Entfernte Protokolle, APIs und Altlasten
Mit Version 4.0 räumt OpenSSL konsequent auf. Neben SSLv2 und SSLv3 fällt auch das Engine-Konzept weg. Hardwarebeschleunigung und externe Kryptomodule laufen künftig ausschließlich über die Provider-Architektur, die Engines bereits seit OpenSSL 3.0 ablöst. Ebenfalls entfernt: feste TLS-Versionsmethoden, ältere elliptische Kurven, diverse Low-Level-Funktionen und das Skript c_rehash. Stattdessen sollen Nutzer openssl rehash verwenden.
Bei der API gibt es mehrere Änderungen, die Anpassungen im Anwendungscode erfordern können. Zahlreiche Funktionssignaturen tragen jetzt const-Qualifier, der Datentyp ASN1_STRING ist nun vollständig gekapselt – Zugriff auf seine internen Felder ist nur noch über Zugriffsfunktionen möglich. Auch die Ausgabe von Hex-Dumps wurde standardisiert: Signaturen werden in 24-Byte-Blöcken dargestellt, alle anderen Daten in 16-Byte-Blöcken. Das soll die Lesbarkeit verbessern und die Ausgabe konsistenter machen. Und veraltete Funktionen zur Zeitprüfung von Zertifikaten weichen der neuen Funktion X509_check_certificate_times(). Auch beim Laufzeitverhalten gibt es Änderungen: OpenSSL verzichtet künftig auf automatisches Aufräumen globaler Daten über atexit() und setzt stärker auf Standardfunktionen der C-Laufzeitbibliothek, etwa bei snprintf.
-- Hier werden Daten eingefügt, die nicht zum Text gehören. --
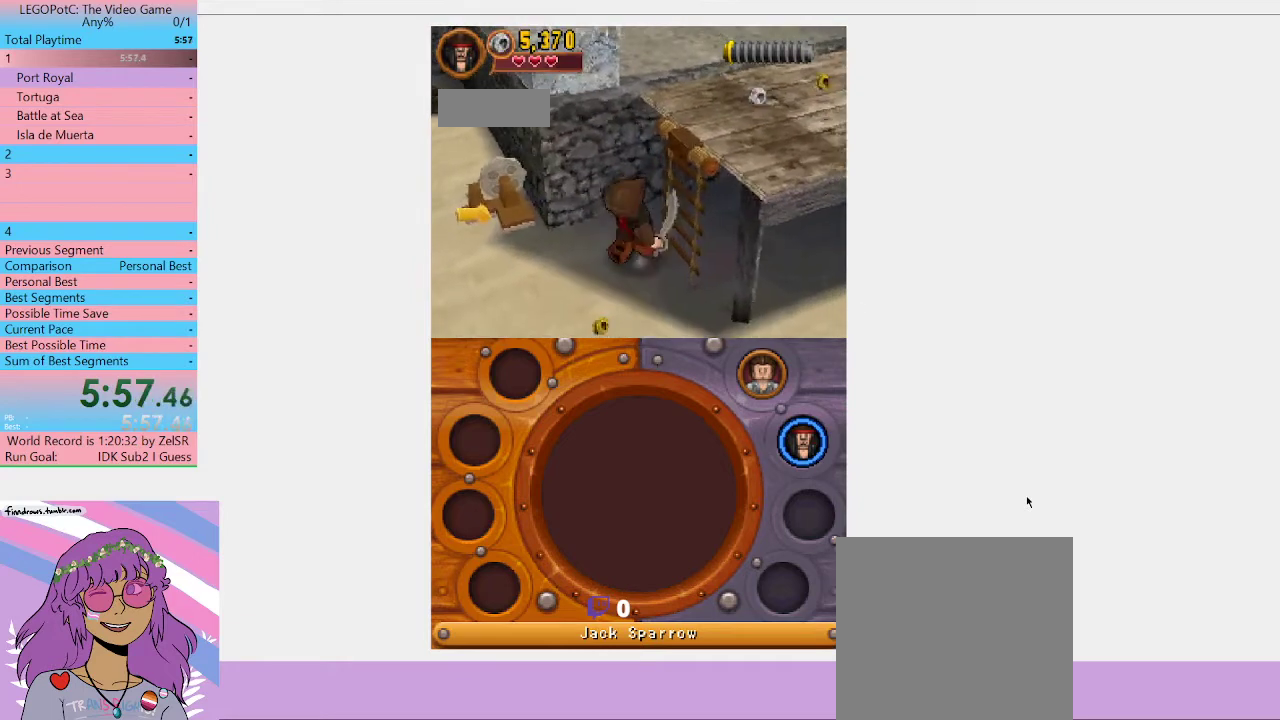
{"buttons": [], "left_stick": "up-right", "right_stick": "center", "events": [[133, "left_stick", "down-right"], [267, "A", "down"], [333, "left_stick", "right"], [433, "left_stick", "up-right"], [467, "A", "up"]]}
Für Entwickler und Betreiber bedeutet das Release mehr Sicherheit und modernere Kryptografie – bei gleichzeitig erhöhtem Migrationsaufwand. Anwendungen, die direkt auf OpenSSL-APIs zugreifen oder ältere Funktionen nutzen, müssen angepasst werden. OpenSSL 4.0 legt damit die Grundlage für den Übergang zu post-quantenresistenten Verfahren und besseren Datenschutz im TLS-Handshake. Details zum neuen Release finden sich auf der zugehörigen GitHub-Projektseite.